■ Provided material ■

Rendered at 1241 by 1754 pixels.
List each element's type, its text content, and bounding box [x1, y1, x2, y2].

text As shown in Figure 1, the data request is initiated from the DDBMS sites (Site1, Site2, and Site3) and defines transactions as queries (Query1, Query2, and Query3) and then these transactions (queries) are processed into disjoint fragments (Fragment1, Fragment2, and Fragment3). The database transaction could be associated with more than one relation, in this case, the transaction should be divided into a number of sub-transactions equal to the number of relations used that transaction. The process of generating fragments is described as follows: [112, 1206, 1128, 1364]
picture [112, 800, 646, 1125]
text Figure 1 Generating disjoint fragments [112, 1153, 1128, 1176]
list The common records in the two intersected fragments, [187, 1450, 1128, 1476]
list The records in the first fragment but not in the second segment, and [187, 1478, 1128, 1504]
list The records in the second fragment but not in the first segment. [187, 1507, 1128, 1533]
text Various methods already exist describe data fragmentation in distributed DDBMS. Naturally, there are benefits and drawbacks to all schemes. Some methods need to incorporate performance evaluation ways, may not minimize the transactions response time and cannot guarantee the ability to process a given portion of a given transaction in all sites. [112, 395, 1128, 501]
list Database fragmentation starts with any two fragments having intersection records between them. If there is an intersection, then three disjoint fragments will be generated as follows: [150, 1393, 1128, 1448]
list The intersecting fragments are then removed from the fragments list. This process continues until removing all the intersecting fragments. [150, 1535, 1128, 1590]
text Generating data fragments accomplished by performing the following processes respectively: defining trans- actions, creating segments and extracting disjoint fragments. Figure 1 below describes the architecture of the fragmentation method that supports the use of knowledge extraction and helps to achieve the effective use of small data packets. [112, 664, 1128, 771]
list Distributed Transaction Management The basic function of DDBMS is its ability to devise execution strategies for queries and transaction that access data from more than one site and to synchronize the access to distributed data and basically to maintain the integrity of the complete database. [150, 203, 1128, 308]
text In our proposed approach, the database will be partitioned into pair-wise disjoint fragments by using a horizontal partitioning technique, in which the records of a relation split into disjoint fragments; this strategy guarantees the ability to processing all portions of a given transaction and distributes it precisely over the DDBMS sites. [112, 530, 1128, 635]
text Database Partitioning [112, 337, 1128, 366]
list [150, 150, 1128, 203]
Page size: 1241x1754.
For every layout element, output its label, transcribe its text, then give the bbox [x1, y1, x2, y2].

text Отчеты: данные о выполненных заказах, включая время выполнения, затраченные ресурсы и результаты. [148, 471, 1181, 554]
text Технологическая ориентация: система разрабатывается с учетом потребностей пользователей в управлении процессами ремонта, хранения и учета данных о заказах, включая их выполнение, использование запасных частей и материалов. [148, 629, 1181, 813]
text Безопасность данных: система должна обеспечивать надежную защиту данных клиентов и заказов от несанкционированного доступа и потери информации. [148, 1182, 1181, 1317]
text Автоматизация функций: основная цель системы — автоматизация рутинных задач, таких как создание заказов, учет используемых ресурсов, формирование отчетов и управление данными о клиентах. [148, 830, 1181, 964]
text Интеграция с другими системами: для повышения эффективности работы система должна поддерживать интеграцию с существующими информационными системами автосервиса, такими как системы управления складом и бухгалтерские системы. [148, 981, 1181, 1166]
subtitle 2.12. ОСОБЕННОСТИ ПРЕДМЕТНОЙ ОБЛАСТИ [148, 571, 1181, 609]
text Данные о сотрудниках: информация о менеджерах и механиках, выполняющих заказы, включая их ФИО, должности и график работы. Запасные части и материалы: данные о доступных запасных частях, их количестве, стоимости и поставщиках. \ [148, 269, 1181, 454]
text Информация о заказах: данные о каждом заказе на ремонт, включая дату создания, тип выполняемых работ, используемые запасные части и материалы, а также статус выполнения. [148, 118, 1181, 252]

■ The problem ■
Lines above containing "element": give their number only.

■ Answer area ■
2